--- DATA RECORDS ---
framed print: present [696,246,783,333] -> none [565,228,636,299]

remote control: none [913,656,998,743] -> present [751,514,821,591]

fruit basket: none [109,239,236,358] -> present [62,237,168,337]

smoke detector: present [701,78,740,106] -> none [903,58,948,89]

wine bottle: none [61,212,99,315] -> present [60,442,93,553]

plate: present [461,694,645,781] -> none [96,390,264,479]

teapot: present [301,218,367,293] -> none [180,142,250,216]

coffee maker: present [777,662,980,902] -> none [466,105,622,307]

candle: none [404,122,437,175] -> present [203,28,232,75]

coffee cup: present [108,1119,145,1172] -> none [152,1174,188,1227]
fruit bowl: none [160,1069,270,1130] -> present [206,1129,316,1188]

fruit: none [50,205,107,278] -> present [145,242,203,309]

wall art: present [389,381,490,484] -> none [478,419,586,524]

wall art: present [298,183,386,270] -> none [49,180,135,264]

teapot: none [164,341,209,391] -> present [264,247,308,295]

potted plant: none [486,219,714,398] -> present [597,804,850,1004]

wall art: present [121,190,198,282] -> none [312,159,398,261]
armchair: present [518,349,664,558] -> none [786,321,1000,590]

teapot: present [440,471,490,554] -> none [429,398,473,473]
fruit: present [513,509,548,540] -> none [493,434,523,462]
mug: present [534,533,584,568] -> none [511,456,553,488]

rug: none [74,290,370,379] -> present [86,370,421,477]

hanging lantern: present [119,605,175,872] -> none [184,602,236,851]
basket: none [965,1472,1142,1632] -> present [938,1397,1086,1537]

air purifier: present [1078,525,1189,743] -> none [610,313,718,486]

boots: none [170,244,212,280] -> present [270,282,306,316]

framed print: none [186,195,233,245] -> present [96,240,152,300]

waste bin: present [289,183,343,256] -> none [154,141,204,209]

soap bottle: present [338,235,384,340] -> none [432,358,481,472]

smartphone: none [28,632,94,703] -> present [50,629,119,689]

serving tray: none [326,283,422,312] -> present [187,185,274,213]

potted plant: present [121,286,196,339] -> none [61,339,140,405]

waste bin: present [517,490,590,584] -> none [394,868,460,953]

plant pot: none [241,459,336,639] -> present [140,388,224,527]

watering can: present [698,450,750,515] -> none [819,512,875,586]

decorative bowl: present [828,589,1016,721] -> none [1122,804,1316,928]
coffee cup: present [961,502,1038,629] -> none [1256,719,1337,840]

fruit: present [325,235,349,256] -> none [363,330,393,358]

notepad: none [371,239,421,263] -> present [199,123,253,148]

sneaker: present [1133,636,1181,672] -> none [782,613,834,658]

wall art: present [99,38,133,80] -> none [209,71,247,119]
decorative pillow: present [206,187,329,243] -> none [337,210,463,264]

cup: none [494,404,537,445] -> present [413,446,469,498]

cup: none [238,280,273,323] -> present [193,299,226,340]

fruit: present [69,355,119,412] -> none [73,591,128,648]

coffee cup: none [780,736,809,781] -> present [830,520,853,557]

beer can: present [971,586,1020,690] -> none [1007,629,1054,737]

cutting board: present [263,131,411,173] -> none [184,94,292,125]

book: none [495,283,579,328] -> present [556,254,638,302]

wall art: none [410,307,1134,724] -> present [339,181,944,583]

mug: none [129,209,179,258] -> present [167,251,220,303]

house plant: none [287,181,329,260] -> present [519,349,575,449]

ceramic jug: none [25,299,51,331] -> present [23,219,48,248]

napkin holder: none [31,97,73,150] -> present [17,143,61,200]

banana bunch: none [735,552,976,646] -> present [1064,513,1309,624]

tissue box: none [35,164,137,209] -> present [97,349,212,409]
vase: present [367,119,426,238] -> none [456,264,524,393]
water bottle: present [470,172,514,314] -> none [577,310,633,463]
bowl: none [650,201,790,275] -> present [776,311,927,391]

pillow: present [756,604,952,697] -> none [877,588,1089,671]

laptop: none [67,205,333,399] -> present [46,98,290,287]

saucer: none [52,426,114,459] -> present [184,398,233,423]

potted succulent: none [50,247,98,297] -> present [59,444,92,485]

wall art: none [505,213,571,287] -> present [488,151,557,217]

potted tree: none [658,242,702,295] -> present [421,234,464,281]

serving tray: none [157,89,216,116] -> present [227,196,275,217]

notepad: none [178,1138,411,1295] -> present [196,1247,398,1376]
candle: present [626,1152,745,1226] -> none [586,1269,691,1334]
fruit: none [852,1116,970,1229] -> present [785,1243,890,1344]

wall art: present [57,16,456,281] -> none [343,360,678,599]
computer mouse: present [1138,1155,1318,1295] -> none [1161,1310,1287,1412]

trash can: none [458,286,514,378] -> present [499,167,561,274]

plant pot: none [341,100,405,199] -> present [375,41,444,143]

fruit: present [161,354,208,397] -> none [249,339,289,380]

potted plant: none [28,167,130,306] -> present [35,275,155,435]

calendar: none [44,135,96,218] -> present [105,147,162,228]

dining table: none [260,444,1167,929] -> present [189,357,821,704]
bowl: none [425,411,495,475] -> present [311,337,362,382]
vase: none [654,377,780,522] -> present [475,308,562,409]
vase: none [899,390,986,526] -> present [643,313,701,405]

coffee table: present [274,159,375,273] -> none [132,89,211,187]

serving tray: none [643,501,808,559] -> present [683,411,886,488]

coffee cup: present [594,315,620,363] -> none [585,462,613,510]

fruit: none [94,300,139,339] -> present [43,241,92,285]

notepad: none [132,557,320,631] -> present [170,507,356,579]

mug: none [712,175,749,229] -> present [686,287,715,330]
---
__WHAT IS NEEDED__:
Every entry must be output again, exactly as written above.

__ANSWER BOX__:
framed print: present [696,246,783,333] -> none [565,228,636,299]

remote control: none [913,656,998,743] -> present [751,514,821,591]

fruit basket: none [109,239,236,358] -> present [62,237,168,337]

smoke detector: present [701,78,740,106] -> none [903,58,948,89]

wine bottle: none [61,212,99,315] -> present [60,442,93,553]

plate: present [461,694,645,781] -> none [96,390,264,479]

teapot: present [301,218,367,293] -> none [180,142,250,216]

coffee maker: present [777,662,980,902] -> none [466,105,622,307]

candle: none [404,122,437,175] -> present [203,28,232,75]

coffee cup: present [108,1119,145,1172] -> none [152,1174,188,1227]
fruit bowl: none [160,1069,270,1130] -> present [206,1129,316,1188]

fruit: none [50,205,107,278] -> present [145,242,203,309]

wall art: present [389,381,490,484] -> none [478,419,586,524]

wall art: present [298,183,386,270] -> none [49,180,135,264]

teapot: none [164,341,209,391] -> present [264,247,308,295]

potted plant: none [486,219,714,398] -> present [597,804,850,1004]

wall art: present [121,190,198,282] -> none [312,159,398,261]
armchair: present [518,349,664,558] -> none [786,321,1000,590]

teapot: present [440,471,490,554] -> none [429,398,473,473]
fruit: present [513,509,548,540] -> none [493,434,523,462]
mug: present [534,533,584,568] -> none [511,456,553,488]

rug: none [74,290,370,379] -> present [86,370,421,477]

hanging lantern: present [119,605,175,872] -> none [184,602,236,851]
basket: none [965,1472,1142,1632] -> present [938,1397,1086,1537]

air purifier: present [1078,525,1189,743] -> none [610,313,718,486]

boots: none [170,244,212,280] -> present [270,282,306,316]

framed print: none [186,195,233,245] -> present [96,240,152,300]

waste bin: present [289,183,343,256] -> none [154,141,204,209]

soap bottle: present [338,235,384,340] -> none [432,358,481,472]

smartphone: none [28,632,94,703] -> present [50,629,119,689]

serving tray: none [326,283,422,312] -> present [187,185,274,213]

potted plant: present [121,286,196,339] -> none [61,339,140,405]

waste bin: present [517,490,590,584] -> none [394,868,460,953]

plant pot: none [241,459,336,639] -> present [140,388,224,527]

watering can: present [698,450,750,515] -> none [819,512,875,586]

decorative bowl: present [828,589,1016,721] -> none [1122,804,1316,928]
coffee cup: present [961,502,1038,629] -> none [1256,719,1337,840]

fruit: present [325,235,349,256] -> none [363,330,393,358]

notepad: none [371,239,421,263] -> present [199,123,253,148]

sneaker: present [1133,636,1181,672] -> none [782,613,834,658]

wall art: present [99,38,133,80] -> none [209,71,247,119]
decorative pillow: present [206,187,329,243] -> none [337,210,463,264]

cup: none [494,404,537,445] -> present [413,446,469,498]

cup: none [238,280,273,323] -> present [193,299,226,340]

fruit: present [69,355,119,412] -> none [73,591,128,648]

coffee cup: none [780,736,809,781] -> present [830,520,853,557]

beer can: present [971,586,1020,690] -> none [1007,629,1054,737]

cutting board: present [263,131,411,173] -> none [184,94,292,125]

book: none [495,283,579,328] -> present [556,254,638,302]

wall art: none [410,307,1134,724] -> present [339,181,944,583]

mug: none [129,209,179,258] -> present [167,251,220,303]

house plant: none [287,181,329,260] -> present [519,349,575,449]

ceramic jug: none [25,299,51,331] -> present [23,219,48,248]

napkin holder: none [31,97,73,150] -> present [17,143,61,200]

banana bunch: none [735,552,976,646] -> present [1064,513,1309,624]

tissue box: none [35,164,137,209] -> present [97,349,212,409]
vase: present [367,119,426,238] -> none [456,264,524,393]
water bottle: present [470,172,514,314] -> none [577,310,633,463]
bowl: none [650,201,790,275] -> present [776,311,927,391]

pillow: present [756,604,952,697] -> none [877,588,1089,671]

laptop: none [67,205,333,399] -> present [46,98,290,287]

saucer: none [52,426,114,459] -> present [184,398,233,423]

potted succulent: none [50,247,98,297] -> present [59,444,92,485]

wall art: none [505,213,571,287] -> present [488,151,557,217]

potted tree: none [658,242,702,295] -> present [421,234,464,281]

serving tray: none [157,89,216,116] -> present [227,196,275,217]

notepad: none [178,1138,411,1295] -> present [196,1247,398,1376]
candle: present [626,1152,745,1226] -> none [586,1269,691,1334]
fruit: none [852,1116,970,1229] -> present [785,1243,890,1344]

wall art: present [57,16,456,281] -> none [343,360,678,599]
computer mouse: present [1138,1155,1318,1295] -> none [1161,1310,1287,1412]

trash can: none [458,286,514,378] -> present [499,167,561,274]

plant pot: none [341,100,405,199] -> present [375,41,444,143]

fruit: present [161,354,208,397] -> none [249,339,289,380]

potted plant: none [28,167,130,306] -> present [35,275,155,435]

calendar: none [44,135,96,218] -> present [105,147,162,228]

dining table: none [260,444,1167,929] -> present [189,357,821,704]
bowl: none [425,411,495,475] -> present [311,337,362,382]
vase: none [654,377,780,522] -> present [475,308,562,409]
vase: none [899,390,986,526] -> present [643,313,701,405]

coffee table: present [274,159,375,273] -> none [132,89,211,187]

serving tray: none [643,501,808,559] -> present [683,411,886,488]

coffee cup: present [594,315,620,363] -> none [585,462,613,510]

fruit: none [94,300,139,339] -> present [43,241,92,285]

notepad: none [132,557,320,631] -> present [170,507,356,579]

mug: none [712,175,749,229] -> present [686,287,715,330]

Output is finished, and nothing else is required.